Why do we do this left multiplication? Is it just a convention or are there any other reasons why this is done? I couldn't think of an intuitive explanation. 
In my opinion, it seems more intuitive to do $\mu^{(n)} = P'^n\mu{(0)}$ and treat $\pi$ as a (normal/right) eigenvector $\pi = P' \pi$. It seems to me that, in this case, $P' = P^t$.
 A: It is indeed quite confusing, also taking into account that we often write
$$
  \int P(x,A)\mu(\mathrm dx)
$$
even though some may prefer $\int \mu(\mathrm dx)P(x,A)$ - in the latter case I'm often confused where does the integral end. Nevertheless, it seems that the notation for measures and kernels comes from the fact that functions over finite spaces are usually treated as column vectors, and measures as row vectors.
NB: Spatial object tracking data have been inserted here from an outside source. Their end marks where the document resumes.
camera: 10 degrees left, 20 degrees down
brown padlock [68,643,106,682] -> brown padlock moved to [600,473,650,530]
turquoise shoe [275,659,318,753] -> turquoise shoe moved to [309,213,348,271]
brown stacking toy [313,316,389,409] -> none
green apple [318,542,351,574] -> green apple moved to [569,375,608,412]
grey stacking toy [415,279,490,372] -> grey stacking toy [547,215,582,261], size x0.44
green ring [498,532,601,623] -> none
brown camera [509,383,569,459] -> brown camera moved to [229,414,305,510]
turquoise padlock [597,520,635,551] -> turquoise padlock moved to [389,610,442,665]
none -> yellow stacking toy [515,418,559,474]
In such case of course you need to write $\mu P$ for the action of $P$ on measures and $P f$ for its action on functions. Also, $\mu f = \int f\mathrm d\mu$. 
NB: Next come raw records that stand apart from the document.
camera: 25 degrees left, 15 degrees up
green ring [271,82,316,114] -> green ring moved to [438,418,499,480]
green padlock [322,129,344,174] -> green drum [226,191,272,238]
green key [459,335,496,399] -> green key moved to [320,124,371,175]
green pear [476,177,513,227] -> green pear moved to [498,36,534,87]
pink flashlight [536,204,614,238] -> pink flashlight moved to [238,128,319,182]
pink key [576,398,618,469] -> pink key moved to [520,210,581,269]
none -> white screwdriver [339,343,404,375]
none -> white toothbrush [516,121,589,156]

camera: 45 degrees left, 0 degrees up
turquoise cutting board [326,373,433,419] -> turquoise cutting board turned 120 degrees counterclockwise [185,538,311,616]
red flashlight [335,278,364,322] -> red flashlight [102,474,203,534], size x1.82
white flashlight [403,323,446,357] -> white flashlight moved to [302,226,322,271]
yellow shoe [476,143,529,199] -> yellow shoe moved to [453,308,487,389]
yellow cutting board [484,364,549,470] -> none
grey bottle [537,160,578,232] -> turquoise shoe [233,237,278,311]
The fact that functions and measures are column and row vectors over finite spaces perhaps has something to do with convenience of co- and contravariance of such representations for finite Markov Chains, but it can easily be just a tradition as Tunococ has mentioned.
One more point: there is another product of measures and kernels that is $\mu\otimes P$ which is in your case a joint distribution of the first two coordinates of a Markov Chain. I find it certainly convenient to write $\mu$ to the left of $P$ since we also write $x_0,x_1,\dots$ and not vice-versa for the coordinates of Markov Chains. Perhaps, this might have been a reason from introducing $\mu P$ with the same order of arguments: note that $\mu P(\cdot) = (\mu \otimes P)(X\times \cdot)$. Yet again 
$$
  (\mu\otimes P)(A\times B) = \int_A P(x,B)\mu(\mathrm dx)
$$
where $\mu$ is to the right in the RHS, so unless you are used to write integrals as $\int \mu(\mathrm dx)P(x,A)$ you may find some notation not really consistent in measure theory and probability.